— Problem description —
Exactly as they appear below, repeat the lines from the one with "planter: none [1002,571,1050,659]" through the one with "pouf: present [1318,936,1564,1075]", and no others.

————————

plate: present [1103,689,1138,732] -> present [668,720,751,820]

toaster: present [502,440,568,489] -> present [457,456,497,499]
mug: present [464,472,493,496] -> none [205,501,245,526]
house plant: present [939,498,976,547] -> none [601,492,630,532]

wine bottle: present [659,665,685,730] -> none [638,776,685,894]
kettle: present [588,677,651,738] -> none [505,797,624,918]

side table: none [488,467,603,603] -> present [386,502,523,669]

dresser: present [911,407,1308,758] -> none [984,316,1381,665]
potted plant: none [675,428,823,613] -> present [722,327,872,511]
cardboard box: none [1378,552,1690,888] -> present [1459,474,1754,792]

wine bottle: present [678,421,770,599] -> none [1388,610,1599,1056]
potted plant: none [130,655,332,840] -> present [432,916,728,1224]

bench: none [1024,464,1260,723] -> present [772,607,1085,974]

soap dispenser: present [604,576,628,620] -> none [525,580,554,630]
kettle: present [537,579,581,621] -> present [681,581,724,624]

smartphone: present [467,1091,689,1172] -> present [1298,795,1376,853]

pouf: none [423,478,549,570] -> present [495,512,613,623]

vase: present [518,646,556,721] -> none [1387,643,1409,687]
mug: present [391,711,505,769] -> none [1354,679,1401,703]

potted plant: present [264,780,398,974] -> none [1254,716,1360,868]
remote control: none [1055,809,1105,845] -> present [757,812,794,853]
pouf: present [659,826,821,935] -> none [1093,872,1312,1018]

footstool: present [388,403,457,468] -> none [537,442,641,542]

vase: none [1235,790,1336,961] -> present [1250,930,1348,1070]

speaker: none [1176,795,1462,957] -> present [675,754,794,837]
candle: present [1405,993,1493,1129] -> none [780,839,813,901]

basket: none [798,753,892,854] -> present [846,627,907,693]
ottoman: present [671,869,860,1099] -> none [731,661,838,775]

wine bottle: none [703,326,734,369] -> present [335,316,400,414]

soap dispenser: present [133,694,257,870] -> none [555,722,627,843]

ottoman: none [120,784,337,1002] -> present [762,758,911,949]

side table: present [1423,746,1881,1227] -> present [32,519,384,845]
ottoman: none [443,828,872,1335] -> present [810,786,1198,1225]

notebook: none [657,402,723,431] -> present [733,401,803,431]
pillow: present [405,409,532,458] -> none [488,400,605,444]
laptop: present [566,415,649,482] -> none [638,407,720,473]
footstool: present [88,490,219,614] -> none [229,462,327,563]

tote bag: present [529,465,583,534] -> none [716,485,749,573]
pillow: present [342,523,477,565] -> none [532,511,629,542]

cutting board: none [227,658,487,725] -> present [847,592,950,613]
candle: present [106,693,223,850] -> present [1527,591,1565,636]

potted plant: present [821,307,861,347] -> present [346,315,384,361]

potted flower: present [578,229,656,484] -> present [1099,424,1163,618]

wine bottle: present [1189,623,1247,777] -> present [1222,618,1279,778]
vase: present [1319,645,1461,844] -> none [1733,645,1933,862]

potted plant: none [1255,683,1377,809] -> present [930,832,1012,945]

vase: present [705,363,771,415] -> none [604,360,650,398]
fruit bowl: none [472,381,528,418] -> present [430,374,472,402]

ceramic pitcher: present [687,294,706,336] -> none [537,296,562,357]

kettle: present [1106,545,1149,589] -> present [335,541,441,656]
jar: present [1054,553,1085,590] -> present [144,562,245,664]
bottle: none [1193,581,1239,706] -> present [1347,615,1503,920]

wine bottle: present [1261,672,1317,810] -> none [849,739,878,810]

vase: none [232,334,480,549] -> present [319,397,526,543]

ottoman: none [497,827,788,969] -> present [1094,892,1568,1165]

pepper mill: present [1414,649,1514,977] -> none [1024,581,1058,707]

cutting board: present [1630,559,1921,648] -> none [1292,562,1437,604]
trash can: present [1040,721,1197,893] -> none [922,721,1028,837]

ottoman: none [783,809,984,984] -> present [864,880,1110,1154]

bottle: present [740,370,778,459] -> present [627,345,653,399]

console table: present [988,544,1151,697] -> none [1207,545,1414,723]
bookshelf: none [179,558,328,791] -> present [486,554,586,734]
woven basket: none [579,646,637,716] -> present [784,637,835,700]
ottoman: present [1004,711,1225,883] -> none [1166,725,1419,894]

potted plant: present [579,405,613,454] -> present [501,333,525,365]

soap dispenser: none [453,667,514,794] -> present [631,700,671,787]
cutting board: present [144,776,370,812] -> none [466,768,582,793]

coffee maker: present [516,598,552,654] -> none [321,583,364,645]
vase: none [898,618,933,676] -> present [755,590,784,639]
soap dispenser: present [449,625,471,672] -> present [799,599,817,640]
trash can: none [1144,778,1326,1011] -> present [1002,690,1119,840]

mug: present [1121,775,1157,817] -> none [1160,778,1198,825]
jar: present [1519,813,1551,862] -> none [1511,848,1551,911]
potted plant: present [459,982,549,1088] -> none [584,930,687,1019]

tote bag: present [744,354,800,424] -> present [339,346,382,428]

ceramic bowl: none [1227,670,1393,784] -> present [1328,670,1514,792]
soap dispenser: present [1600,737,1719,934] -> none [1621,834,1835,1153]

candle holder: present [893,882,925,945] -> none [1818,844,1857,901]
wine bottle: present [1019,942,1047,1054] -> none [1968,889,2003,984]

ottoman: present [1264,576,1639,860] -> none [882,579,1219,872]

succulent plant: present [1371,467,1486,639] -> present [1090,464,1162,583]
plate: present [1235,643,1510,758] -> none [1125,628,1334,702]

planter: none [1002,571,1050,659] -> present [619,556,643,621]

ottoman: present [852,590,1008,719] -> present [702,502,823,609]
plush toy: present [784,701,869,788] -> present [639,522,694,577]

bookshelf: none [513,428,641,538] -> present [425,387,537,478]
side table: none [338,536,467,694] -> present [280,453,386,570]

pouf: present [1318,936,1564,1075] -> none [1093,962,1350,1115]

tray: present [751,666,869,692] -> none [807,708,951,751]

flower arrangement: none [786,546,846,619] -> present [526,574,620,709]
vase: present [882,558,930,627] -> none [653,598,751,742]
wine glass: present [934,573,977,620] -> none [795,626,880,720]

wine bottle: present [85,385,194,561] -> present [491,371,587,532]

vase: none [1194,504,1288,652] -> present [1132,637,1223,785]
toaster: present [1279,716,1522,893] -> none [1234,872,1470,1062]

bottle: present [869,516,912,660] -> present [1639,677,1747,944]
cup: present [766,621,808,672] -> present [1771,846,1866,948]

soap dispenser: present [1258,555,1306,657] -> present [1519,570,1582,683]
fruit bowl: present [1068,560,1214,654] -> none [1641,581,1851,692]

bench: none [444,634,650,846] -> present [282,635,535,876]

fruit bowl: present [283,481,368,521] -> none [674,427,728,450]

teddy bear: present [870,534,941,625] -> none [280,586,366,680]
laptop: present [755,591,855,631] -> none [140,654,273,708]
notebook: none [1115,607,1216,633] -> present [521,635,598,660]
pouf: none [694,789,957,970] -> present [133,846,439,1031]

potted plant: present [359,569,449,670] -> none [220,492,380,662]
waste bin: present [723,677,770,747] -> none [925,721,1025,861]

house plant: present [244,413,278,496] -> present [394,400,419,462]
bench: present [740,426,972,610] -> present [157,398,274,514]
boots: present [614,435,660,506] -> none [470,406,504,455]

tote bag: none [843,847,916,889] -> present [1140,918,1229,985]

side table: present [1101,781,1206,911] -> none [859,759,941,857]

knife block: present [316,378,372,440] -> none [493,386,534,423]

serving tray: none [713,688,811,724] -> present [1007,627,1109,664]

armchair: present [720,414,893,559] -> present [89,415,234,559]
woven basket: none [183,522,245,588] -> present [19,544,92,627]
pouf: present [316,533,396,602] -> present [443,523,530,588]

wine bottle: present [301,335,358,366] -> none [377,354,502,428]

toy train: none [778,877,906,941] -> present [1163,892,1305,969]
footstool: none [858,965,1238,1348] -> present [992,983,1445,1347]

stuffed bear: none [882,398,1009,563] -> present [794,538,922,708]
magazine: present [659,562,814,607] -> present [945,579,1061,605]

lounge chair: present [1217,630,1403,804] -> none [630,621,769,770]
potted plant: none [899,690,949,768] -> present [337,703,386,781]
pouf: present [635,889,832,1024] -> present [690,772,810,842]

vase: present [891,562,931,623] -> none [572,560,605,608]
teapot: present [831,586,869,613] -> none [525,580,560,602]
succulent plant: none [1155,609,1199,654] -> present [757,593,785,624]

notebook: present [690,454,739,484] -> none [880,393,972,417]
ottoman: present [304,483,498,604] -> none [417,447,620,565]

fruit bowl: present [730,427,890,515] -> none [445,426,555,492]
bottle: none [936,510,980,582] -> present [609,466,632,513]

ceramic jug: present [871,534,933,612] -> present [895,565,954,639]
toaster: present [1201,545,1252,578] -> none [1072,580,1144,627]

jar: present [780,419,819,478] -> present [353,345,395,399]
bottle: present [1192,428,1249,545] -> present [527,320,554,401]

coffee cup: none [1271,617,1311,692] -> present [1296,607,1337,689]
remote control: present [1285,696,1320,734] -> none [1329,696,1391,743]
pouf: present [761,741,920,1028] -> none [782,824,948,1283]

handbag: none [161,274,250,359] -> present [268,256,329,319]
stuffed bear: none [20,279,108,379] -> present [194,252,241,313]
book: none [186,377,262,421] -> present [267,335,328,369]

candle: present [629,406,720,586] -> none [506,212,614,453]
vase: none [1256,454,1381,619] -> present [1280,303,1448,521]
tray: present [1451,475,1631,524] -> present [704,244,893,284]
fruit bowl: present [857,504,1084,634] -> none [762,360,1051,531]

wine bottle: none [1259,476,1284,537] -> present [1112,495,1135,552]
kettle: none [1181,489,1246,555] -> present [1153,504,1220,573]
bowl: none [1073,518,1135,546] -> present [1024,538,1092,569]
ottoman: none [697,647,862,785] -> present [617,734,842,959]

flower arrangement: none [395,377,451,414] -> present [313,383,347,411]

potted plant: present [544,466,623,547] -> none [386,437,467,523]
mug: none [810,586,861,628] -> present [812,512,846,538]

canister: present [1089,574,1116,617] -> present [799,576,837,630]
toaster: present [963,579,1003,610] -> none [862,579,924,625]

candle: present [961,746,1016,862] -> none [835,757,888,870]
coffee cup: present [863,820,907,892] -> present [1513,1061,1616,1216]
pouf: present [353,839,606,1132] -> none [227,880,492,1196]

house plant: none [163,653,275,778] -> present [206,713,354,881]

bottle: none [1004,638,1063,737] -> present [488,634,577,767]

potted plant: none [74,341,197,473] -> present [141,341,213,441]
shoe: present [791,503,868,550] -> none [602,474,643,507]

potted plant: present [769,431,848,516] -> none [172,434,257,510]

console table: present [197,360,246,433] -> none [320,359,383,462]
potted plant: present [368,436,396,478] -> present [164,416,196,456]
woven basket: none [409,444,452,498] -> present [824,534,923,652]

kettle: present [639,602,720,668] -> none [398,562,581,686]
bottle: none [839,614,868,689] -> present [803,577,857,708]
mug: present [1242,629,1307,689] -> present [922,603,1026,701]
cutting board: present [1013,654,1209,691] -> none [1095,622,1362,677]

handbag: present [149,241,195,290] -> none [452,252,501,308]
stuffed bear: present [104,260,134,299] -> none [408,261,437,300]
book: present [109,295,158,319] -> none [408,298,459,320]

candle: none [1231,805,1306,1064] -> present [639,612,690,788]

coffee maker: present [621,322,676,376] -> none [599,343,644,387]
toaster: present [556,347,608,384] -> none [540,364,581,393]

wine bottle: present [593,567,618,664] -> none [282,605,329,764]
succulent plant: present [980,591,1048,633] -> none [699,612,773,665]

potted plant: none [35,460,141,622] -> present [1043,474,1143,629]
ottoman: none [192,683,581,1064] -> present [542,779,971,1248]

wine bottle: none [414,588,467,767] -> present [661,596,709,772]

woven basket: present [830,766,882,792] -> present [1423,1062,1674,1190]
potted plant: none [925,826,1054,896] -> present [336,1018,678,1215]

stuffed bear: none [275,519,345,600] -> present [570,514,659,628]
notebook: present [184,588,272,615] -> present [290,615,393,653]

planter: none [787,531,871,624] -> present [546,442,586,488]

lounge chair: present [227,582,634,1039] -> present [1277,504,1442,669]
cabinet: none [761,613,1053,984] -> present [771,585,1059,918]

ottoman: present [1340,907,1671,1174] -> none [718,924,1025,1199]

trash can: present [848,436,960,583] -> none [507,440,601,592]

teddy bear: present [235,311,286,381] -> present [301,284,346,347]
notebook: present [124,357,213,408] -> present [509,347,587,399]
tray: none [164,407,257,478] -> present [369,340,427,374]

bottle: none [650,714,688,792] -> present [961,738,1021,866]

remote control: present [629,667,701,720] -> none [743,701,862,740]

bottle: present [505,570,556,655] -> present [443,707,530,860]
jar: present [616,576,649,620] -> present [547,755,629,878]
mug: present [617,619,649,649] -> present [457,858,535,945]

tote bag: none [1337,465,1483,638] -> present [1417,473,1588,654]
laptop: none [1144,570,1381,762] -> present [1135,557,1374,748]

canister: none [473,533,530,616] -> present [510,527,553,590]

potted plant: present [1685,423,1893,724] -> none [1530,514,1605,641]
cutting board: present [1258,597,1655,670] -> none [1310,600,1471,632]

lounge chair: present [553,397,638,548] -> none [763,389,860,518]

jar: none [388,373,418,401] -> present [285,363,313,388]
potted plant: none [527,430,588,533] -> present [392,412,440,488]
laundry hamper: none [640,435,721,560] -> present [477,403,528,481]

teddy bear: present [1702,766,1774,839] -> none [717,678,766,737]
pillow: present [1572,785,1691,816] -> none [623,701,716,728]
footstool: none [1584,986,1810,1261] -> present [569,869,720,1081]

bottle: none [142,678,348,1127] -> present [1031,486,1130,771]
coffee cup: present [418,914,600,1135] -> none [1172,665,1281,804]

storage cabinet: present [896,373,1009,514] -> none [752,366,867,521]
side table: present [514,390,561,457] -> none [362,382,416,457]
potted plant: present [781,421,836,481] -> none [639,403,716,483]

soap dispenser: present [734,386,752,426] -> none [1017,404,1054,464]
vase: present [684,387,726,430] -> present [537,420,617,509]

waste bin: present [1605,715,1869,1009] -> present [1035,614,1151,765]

————————

— Written answer —
planter: none [1002,571,1050,659] -> present [619,556,643,621]

ottoman: present [852,590,1008,719] -> present [702,502,823,609]
plush toy: present [784,701,869,788] -> present [639,522,694,577]

bookshelf: none [513,428,641,538] -> present [425,387,537,478]
side table: none [338,536,467,694] -> present [280,453,386,570]

pouf: present [1318,936,1564,1075] -> none [1093,962,1350,1115]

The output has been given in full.